The Gregorian Etruscan Museum was founded in 1837 by Pope Gregory
XVI and contains objects which have been excavated from the ancient cities of
Etruria... evidence of their flourishing civilization includes ceramics and
bronzes, silver and gold jewelry and artistic adornments. There is also a
large collection of Greek vases which were found in Etruscan tombs.
The Gregorian Egyptian Museum was founded in 1839 by Gregory XVI
and consists of nine rooms which house ancient Egyptian monuments and
artifacts, plus two rooms containing archeological finds from ancient
Mesopotamia and Syria-Palestine.
The Pinacoteca
The Vatican Art Gallery is a chronological collection of priceless
art contained in eighteen rooms, spanning from early primitive twelfth and
thirteenth century, to the nineteenth century. Along the way you will
encounter many of the great masters... Giotto, Raphael, Veronese, Leonardo and
Caravaggio among many others.
The Raphael Rooms
Known as The Raphael Rooms, the Stanze di Raffaello is a suite of
four rooms which were originally the apartments of Pope Julius II. They are
painted in magnificent fresco by the artist Raphael, extravagantly decorated
to banish the memory of Julius's predecessor, the detested Alexander Borgia.
The Hall of Constantine, The Room of Heliodorus, The Room of the Segnatura
(Signature), and The Room of the Fire of the Borgo.
The Vatican Library was founded by Nicholas V (1447-55) out of a
desire to create a center of available knowledge for the clerics and scholars
who inhabited the papal palace. Sixtus V (1585-90) commissioned the present
building from Domenico Fontana, who built a suite of gorgeously frescoed rooms
with large windows to create a bright, well-lit environment for the study of
the classics. The library's collection is vast and includes hundreds of
handwritten Latin and Greek texts, copies of great classics in philosophy and
history, theology and canon law, preserved along with fascinating margin notes
added by scholars and thinkers from medieval times to the Renaissance.
The Sistine Chapel
Named for Pope Sixtus IV who commissioned it, the Sistine Chapel is
one of the world's most spectacular and rightly famous works of art. The
chapel was constructed between 1475 and 1481 and during subsequent years its
walls frescoed with scenes from the lives of Christ and Moses by a roster of
celebrated artists that include Botticelli, Perugino, Rosselli and Ghirlandaio.
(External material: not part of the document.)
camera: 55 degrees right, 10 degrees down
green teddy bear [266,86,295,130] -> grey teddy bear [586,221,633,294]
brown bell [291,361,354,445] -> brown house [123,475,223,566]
It is the ceiling, however, for which the Sistine Chapel has been
singled out since it was painted... a grueling four year period of
Michelangelo's life during which he achieved complete mastery of the fresco
form in covering the barrel-vaulted ceiling, with not just gargantuan figures
in very difficult foreshortened aspect, but a whole complex architecture for
them to inhabit which divides old from new testament scenes, one thread of
narrative, one branch of heredity from another. Doubting that he could
complete such a formidable task, Michelangelo refused this commission many
times before finally agreeing to undertake it.
After centuries of accumulated soot and grime had taken its toll on the
Sistine Chapel, a painstaking, scientific restoration has brought back
original colors and hues, so that we may see it today as Michelangelo created
it, in all its magnificent splendor.